Un évènement impliquant un grand nombre de victimes est chose rare en Creuse, raison de plus pour s’y préparer. C’était le but de l’exercice impliquant 30 sapeurs-pompiers, 20 « figurants » et le logiciel Sinus à Saint-Fiel vendredi dernier. Immersion.
Des riverains se tiennent derrière les plots disposés à distance de la grande échelle stationnée devant l’ancienne école de Saint-Fiel. En ce début de soirée vendredi dernier, ils sont venus assister à un exercice grandeur nature impliquant pas moins d’une trentaine de sapeurs-pompiers ainsi qu’une dizaine de véhicules du centre de secours de Guéret. De quoi impressionner les petits et les grands devant ce spectacle d’autant plus réaliste que des cris retentissent dans le réfectoire. Des enfants viennent de réchapper à l’incendie simulé dans l’école alors qu’ils préparaient les décorations de noël… Entre toux forcées, faux pleurs de douleur et quelques rires aussi, les sauveteurs tentent d’appliquer les protocoles de premiers soins d’urgence, supervisés par un infirmier professionnel et SPV.

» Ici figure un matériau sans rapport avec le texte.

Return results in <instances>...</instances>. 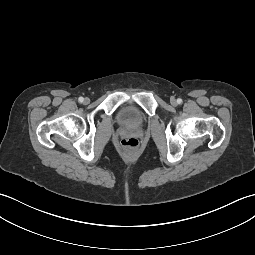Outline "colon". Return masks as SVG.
<instances>
[{"instance_id":"1","label":"colon","mask_w":255,"mask_h":255,"mask_svg":"<svg viewBox=\"0 0 255 255\" xmlns=\"http://www.w3.org/2000/svg\"><path fill=\"white\" fill-rule=\"evenodd\" d=\"M122 148L129 152L133 153L139 148V140L135 137H126L121 141Z\"/></svg>"}]
</instances>
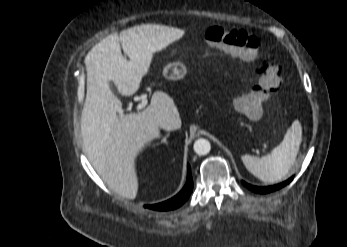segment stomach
Returning <instances> with one entry per match:
<instances>
[{"mask_svg": "<svg viewBox=\"0 0 347 247\" xmlns=\"http://www.w3.org/2000/svg\"><path fill=\"white\" fill-rule=\"evenodd\" d=\"M187 70L185 66L180 64H169L163 70V75L167 79L178 80L185 76Z\"/></svg>", "mask_w": 347, "mask_h": 247, "instance_id": "stomach-1", "label": "stomach"}]
</instances>
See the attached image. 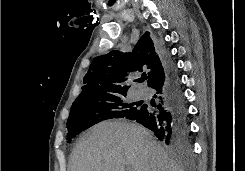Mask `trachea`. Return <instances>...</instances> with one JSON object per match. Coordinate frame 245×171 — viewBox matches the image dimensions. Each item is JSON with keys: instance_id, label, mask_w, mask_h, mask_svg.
<instances>
[{"instance_id": "trachea-1", "label": "trachea", "mask_w": 245, "mask_h": 171, "mask_svg": "<svg viewBox=\"0 0 245 171\" xmlns=\"http://www.w3.org/2000/svg\"><path fill=\"white\" fill-rule=\"evenodd\" d=\"M147 79V76L146 75H143L142 78H140V81H144Z\"/></svg>"}]
</instances>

SINUS pour aider à sauver plus de victimes en peu de temps
Pas moins d’une vingtaine de victimes se prêtent au jeu, des adultes incarnant professeurs et ATSEM ainsi qu’une quinzaine de JSP (Jeunes Sapeurs-Pompiers) simulant de la simple intoxication à des blessures plus graves, fractures et brûlures. Si l’ambiance restait évidemment bon enfant, dans la vraie vie traiter un aussi grand nombre de victimes en simultané reste aussi exceptionnel que particulièrement ardu. La parade vient alors entre autres d’une technologie dénommée Sinus (Système d’Information Numérique Unique Standardisé), soit une solution informatique destinée à optimiser et accélérer la gestion des victimes en leur attribuant un bracelet doté d’un code barre et à partager ces informations avec les différents moyens impliqués, SAMU, hôpitaux et forces de l’ordre. Une technologie dont l’utilisation a été grandement élargie suite aux attentats de 2015 dont celui du Bataclan.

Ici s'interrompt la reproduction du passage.